Here in Italy, for example, it is enough to have a university degree and pass a competitive  exam, where mostly the knowledge of the subject you mean to teach is tested. Then, after a probation year, during which apparently your teaching skills should be carefully verified, but practically nobody cares  – unless one day you screw everything up and yield to the impulse of strangling Pietro, who has kept annoying you for an entire semester, thus clearly demonstrating your inaptitude – you become a licensed teacher at last. But is this selecting procedure adequate?

Best education, best grades, don’t necessarily make you the the best of teachers, and even training courses, refresh courses, developing courses are of no use, unless you possess that something which truly makes a teacher, which is  a natural disposition you’ve been born with and that cannot be apprehended on books. Somebody might object that this could be the same for any job, but, of course,  I disagree. If you don’t search that sense of gratification that you achieve when you arouse the pleasure of understanding in others’ minds and if you cannot communicate your passion and the genuine intent to involve them, teaching will make you miserable for the rest of your life.The necessary effort of understanding those minds means being aware of the fact that, as students grow you must grow with them, thus accepting to re-invent yourself, your style, update your  language and ready to put aside what once was useful, as generations change and quickly. All this should not be felt as frustrating, as it often happens, but rather, challenging. But still, it is not on books that you learn it.

Teachers should be above all charming people, let’s use a more trendy word: sort of “influencers” and this is incontrovertible to me. Enchanters, mentors and leaders at the same time with the great ambition of making students enjoy what they learn rather than just do it. I dislike those pages on the web run by the same  teachers, where we are mostly described as ill treated, underpaid miserable bunch of people, in a form of a joke. I don’t mean they are telling lies, of course, a lot ought to be done and spent on education, but reinforcing the common idea that teachers are losers doesn’t make really any sense as nobody wishes to emulate a loser.

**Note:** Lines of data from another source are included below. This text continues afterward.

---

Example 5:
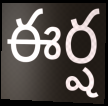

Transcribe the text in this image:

ఈర్ష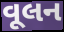
વૂલન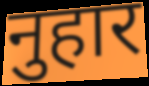
नुहारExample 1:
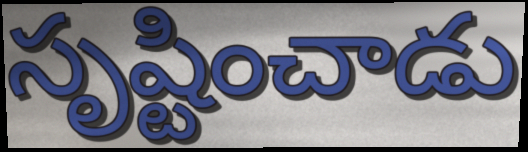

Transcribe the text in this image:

సృష్టించాడు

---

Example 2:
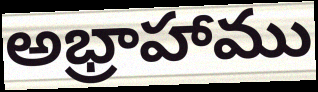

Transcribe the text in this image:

అభ్రాహాము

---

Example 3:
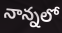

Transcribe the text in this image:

నాన్నలో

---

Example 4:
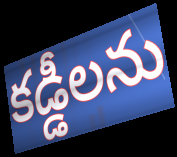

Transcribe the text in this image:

కడ్డీలను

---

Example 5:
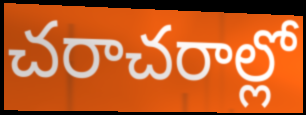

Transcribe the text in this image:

చరాచరాల్లో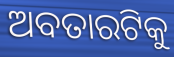
ଅବତାରଟିକୁ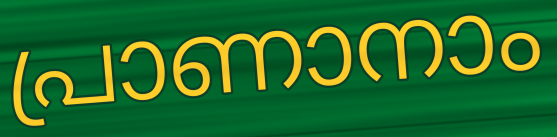
പ്രാണാനാം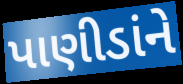
પાણીડાંને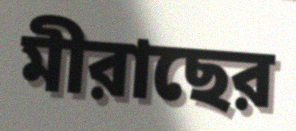
মীরাছের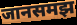
जानसमझ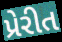
પ્રેરીતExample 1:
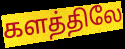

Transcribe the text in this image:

களத்திலே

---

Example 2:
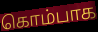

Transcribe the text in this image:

கொம்பாக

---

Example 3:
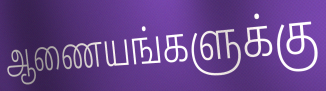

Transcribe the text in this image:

ஆணையங்களுக்கு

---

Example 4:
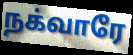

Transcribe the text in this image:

நக்வாரே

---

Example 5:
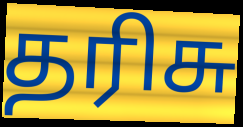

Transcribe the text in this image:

தரிசு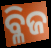
ବ୍ଳିଜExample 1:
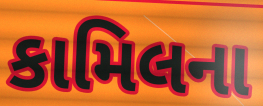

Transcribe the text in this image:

કામિલના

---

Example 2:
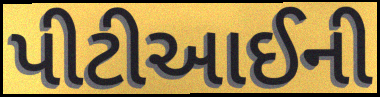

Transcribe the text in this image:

પીટીઆઈની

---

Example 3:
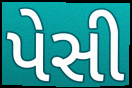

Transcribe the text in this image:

પેસી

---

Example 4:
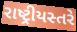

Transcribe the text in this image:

રાષ્ટ્રીયસ્તરે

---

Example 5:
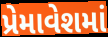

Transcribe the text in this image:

પ્રેમાવેશમાં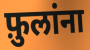
फ़ुलांना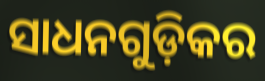
ସାଧନଗୁଡ଼ିକର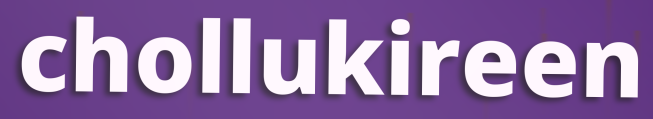
chollukireen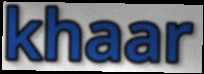
khaar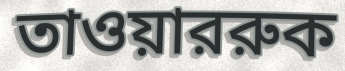
তাওয়াররুকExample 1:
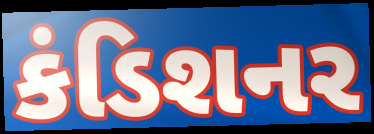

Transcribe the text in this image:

We should set the example, but a successful one. 

We won’ t be considered more just saying we wish to be so, we must act, create another story telling, which is the truth for most of us actually, that is : even if there is neither big money or success, teaching is a privilege and a great one. And when we are attacked on our few prerogatives like, for example, having two months of holidays every year, rather than feeling guilty and be on the defensive, acting like losers in the effort of explaining how much time we spend on extra work, grading, burnout danger and so on, take my example and reply : ” I am sorry, but you are wrong, I have THREE months of holidays and even more, since our mayor has taken the habit of closing schools, when it is likely to rain!” This kind of explanation allows me also to kill two birds with one stone, as it could be for many a very good reason to choose another mayor next time; after all being a little subtle constitutes an essential part of being a teacher.

Hence, if you keep complaining and truly believe that what I have said so far is not required or essential, trust me, choose another profession,  if you don’t want to make yourself miserable for the rest of your life; if you feel underestimated, please change, you are still in time ; if you are hungry for money and success, go away, especially if you are young, the school is not the right place for you, if you are looking for popularity, why choosing the classroom as stage, when there is the vastness of the web; if you have all or only some of these ambitions and you still want to be teacher, your working life will be like hell.

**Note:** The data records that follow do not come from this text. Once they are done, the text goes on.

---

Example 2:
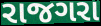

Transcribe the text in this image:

રાજગરા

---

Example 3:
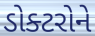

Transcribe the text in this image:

ડોક્ટરોને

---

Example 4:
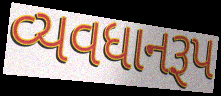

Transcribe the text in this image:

વ્યવધાનરૂપ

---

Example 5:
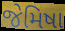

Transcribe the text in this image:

જેમિષા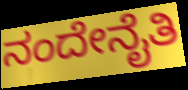
ನಂದೇನೈತಿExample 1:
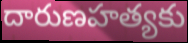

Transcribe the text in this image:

దారుణహత్యకు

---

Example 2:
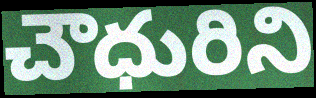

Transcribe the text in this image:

చౌధురిని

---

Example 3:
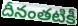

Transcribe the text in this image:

దీనంతటికీ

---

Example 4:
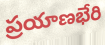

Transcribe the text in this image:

ప్రయాణభేరి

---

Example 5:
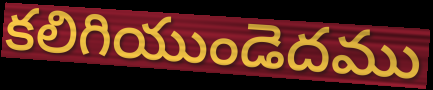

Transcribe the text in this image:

కలిగియుండెదము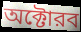
অক্টোরব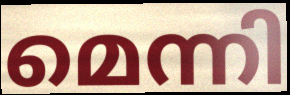
മെന്നിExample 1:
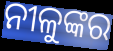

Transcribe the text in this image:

ନୀଳୁଙ୍କର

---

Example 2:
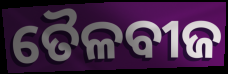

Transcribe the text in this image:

ତୈଳବୀଜ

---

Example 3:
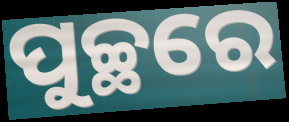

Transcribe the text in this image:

ପୁଚ୍ଛରେ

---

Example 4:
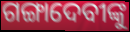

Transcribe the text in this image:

ଗଙ୍ଗାଦେବୀଙ୍କୁ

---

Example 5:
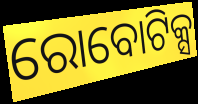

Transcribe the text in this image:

ରୋବୋଟିକ୍ସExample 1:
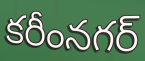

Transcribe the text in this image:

కరీంనగర్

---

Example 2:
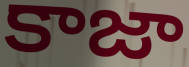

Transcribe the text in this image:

కాజా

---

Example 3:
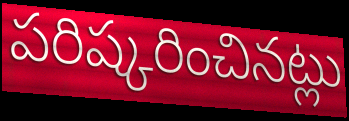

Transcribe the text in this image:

పరిష్కరించినట్లు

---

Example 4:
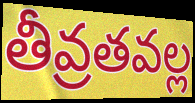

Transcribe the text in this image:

తీవ్రతవల్ల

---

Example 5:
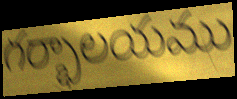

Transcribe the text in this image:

గర్భాలయము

So long the selection procedures of teachers will be focused mostly on knowledge rather than personality or attitudes, so long you believe that attending training courses may be a remedy to deficiencies in character, thus making a good teacher, I am afraid, you’ll only have a teacher. Schooling needs new life blood that only strongly motivated, passionate, brave educators can give, but those ingredients can’t be found on books, but in their hearts.